- [Short problem A]
In the forum post about caching a SharePoint library, which two tools were used to set up the reverse proxy?
- [Short problem B]
Copy the SharePoint caching post starting at "Caching a sharepoint" and ending at "our branch office.", and swap "Squid" for "Varnish" each time it appears.

- [Page]
Caching a sharepoint library with HTTPS reverse proxy



  • Hello,

    I have setup a HTTPS reverse proxy accelerator with pfSense and Squid for a SharePoint Online library in Office 365.
    The reverse HTTPS is working fine, and I can see all the downloaded documents in the Squid logs.

    Now I would like to cache the documents to reduce latency for our branch office.
    By default the documents have the cache header indication "no-cache" or "cache-private".
    Still, I would like to force caching the shared libraries documents (otherwise this setup has no real interest).

- [Material shown]
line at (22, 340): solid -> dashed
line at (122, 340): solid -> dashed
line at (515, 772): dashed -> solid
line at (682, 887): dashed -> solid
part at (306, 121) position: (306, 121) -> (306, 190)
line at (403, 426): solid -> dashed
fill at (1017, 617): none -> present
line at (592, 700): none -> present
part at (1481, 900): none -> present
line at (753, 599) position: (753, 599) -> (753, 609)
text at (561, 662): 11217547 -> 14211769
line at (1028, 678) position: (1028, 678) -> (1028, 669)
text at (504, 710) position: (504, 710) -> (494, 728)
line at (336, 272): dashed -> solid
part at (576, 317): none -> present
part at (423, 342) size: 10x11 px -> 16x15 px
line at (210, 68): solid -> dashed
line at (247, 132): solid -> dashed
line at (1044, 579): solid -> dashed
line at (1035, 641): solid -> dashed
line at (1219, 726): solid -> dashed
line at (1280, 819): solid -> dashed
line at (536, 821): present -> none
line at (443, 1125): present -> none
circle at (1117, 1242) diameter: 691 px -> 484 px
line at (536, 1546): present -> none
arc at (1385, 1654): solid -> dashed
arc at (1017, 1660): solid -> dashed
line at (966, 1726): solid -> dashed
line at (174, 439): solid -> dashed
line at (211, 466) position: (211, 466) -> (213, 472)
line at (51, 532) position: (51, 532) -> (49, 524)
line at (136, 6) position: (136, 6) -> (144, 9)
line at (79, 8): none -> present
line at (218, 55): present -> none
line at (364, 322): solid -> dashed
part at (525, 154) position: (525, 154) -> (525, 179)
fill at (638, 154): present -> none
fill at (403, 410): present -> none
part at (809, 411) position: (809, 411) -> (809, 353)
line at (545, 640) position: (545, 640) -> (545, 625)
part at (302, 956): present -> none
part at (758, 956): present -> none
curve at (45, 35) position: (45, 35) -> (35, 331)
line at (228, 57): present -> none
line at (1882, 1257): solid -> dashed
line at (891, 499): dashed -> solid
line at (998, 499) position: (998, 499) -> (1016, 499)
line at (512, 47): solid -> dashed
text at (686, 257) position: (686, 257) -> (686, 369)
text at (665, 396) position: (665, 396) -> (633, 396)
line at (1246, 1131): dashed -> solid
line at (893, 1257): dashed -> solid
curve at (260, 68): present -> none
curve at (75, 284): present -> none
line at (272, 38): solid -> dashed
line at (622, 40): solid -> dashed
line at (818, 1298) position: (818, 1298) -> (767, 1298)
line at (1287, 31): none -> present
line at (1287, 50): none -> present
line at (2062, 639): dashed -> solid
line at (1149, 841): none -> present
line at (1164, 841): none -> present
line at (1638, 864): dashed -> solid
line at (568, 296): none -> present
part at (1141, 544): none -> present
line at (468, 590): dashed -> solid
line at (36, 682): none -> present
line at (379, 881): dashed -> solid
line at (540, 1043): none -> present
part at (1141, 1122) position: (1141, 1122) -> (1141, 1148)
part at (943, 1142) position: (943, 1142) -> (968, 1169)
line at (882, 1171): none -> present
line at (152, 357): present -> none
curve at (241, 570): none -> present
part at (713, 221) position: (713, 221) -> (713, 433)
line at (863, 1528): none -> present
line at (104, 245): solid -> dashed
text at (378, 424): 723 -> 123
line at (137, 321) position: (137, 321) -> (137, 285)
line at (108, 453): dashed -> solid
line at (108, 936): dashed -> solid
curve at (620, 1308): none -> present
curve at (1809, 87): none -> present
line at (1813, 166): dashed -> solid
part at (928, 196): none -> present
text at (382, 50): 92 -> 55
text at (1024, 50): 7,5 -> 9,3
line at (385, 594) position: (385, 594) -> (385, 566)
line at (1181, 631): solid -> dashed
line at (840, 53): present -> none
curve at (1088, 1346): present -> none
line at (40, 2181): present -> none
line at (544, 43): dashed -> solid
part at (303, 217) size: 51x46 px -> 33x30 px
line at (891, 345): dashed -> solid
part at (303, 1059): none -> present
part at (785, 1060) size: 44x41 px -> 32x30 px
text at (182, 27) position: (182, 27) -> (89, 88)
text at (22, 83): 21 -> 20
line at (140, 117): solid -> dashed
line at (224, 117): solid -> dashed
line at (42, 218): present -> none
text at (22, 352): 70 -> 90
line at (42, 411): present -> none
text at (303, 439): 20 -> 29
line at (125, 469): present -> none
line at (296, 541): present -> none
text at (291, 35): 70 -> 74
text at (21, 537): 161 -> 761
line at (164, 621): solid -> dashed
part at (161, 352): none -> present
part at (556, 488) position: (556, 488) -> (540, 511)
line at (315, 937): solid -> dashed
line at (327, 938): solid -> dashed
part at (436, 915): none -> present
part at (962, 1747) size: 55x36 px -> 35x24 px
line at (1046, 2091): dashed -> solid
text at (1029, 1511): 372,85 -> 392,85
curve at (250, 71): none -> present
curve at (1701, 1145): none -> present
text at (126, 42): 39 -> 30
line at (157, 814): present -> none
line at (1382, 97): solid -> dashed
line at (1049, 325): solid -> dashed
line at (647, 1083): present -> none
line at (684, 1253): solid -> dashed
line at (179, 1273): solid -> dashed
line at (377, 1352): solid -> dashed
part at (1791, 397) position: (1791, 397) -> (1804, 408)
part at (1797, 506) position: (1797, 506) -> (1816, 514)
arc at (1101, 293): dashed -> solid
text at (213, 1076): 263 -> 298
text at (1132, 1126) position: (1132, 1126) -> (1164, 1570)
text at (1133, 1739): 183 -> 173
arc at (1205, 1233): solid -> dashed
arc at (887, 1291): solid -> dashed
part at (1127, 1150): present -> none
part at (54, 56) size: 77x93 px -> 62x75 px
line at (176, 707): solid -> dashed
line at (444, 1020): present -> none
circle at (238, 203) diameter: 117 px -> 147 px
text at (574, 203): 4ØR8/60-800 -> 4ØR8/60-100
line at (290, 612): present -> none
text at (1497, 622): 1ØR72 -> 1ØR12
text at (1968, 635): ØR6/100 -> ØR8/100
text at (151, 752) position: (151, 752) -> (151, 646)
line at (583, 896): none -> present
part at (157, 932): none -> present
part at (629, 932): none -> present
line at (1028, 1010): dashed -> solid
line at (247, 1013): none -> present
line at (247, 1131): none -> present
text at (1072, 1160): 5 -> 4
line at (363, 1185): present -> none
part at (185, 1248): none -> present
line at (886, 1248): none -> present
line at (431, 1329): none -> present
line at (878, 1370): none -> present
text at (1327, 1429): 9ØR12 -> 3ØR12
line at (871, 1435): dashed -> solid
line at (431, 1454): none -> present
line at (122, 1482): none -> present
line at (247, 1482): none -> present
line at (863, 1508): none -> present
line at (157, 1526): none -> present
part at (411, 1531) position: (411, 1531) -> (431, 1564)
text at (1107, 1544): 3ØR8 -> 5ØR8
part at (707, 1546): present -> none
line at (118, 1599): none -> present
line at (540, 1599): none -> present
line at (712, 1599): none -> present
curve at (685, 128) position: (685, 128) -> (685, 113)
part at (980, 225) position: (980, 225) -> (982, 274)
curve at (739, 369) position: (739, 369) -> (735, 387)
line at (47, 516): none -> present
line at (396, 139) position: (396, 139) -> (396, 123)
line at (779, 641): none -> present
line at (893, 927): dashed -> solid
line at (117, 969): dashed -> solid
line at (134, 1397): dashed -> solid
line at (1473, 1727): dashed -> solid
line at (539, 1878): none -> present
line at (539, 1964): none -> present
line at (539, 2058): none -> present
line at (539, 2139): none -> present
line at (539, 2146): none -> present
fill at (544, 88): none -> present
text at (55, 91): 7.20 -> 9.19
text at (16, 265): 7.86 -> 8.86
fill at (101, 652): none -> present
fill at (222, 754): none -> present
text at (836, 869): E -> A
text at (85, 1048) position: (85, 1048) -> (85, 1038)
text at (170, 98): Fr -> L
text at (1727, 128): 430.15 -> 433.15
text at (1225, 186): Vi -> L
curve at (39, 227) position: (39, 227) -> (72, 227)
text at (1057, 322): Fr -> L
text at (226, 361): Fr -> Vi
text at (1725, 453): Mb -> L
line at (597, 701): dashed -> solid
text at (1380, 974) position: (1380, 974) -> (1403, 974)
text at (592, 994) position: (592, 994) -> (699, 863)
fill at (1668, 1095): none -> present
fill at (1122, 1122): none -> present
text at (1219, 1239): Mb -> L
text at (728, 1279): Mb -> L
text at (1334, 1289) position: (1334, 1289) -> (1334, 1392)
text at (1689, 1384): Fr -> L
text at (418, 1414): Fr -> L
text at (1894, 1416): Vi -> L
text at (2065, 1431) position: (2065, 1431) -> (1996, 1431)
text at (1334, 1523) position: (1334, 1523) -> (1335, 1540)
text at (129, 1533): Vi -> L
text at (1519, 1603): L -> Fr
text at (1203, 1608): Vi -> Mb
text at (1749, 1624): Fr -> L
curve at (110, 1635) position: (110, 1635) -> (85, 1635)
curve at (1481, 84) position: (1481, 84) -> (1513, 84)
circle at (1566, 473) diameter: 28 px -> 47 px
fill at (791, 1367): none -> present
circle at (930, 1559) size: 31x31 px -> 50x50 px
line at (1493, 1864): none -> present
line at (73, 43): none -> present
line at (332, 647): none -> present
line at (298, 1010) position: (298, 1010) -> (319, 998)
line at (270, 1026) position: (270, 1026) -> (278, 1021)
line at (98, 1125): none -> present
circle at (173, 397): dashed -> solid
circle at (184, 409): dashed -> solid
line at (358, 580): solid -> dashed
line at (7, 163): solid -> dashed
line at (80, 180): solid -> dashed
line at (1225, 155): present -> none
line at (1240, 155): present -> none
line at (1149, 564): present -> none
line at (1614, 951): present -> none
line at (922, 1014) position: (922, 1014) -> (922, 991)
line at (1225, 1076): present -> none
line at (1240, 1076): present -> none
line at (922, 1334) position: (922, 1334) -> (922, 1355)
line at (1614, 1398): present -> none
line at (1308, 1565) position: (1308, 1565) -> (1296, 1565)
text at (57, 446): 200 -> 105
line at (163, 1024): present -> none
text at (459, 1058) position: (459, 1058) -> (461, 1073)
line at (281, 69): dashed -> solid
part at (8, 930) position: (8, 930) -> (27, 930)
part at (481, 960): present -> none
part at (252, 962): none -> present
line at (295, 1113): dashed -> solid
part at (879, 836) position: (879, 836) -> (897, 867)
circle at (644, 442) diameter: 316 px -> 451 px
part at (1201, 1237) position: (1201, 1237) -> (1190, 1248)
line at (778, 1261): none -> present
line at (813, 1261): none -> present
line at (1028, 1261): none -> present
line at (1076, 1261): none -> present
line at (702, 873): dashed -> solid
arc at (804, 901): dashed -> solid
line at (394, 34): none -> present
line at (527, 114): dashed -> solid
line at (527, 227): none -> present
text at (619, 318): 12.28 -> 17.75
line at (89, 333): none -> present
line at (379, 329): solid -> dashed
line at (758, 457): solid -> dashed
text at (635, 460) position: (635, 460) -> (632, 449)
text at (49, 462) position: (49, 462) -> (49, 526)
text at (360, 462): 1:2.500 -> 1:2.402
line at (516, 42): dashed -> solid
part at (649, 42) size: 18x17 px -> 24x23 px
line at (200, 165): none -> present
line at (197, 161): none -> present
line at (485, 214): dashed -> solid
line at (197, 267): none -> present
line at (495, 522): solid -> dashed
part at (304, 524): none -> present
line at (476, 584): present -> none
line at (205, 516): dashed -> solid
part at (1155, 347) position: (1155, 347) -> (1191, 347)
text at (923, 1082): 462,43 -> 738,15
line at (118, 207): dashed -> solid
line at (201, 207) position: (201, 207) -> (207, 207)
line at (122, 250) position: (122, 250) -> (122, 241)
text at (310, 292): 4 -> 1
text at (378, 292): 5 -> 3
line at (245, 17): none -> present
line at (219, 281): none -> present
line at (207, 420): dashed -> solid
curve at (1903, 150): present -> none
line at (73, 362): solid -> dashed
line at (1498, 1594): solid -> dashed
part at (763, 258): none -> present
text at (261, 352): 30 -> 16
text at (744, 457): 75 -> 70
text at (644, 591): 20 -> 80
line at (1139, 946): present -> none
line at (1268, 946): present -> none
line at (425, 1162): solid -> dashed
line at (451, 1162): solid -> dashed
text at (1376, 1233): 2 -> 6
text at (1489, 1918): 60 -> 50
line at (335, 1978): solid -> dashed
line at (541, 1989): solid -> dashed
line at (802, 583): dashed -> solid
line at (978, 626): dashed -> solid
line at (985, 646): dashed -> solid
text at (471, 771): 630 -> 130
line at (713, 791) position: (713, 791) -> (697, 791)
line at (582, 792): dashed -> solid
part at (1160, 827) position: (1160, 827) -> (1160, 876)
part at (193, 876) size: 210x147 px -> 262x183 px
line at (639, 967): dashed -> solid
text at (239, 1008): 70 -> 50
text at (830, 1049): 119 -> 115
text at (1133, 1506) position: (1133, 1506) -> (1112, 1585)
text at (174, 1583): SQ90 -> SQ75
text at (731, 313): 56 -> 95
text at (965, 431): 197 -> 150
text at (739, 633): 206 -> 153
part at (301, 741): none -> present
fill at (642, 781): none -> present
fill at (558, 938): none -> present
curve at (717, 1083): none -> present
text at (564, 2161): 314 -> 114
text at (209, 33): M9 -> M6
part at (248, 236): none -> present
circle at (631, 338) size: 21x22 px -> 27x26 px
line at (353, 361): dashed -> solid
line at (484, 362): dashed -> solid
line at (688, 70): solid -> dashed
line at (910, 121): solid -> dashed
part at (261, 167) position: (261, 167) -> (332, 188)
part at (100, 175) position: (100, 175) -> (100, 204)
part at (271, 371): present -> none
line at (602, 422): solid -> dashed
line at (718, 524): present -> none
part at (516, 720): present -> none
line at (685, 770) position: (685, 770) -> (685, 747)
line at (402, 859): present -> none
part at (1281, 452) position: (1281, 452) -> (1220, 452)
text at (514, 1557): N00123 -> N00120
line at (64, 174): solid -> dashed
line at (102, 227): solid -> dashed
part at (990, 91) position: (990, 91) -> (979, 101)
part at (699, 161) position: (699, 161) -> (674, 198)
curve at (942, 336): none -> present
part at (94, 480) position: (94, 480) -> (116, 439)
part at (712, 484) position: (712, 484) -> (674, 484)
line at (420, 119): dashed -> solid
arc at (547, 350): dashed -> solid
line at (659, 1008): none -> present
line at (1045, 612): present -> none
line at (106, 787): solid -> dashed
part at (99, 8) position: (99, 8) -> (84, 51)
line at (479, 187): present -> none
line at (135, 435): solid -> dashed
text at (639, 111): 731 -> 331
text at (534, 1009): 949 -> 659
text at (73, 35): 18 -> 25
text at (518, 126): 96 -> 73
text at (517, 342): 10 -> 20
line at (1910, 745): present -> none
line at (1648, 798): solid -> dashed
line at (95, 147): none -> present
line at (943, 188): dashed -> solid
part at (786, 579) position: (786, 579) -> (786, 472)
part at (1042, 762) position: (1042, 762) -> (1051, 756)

- [Final answer A]
pfSense and Squid.

- [Final answer B]
Caching a sharepoint library with HTTPS reverse proxy



  • Hello,

    I have setup a HTTPS reverse proxy accelerator with pfSense and Varnish for a SharePoint Online library in Office 365.
    The reverse HTTPS is working fine, and I can see all the downloaded documents in the Varnish logs.

    Now I would like to cache the documents to reduce latency for our branch office.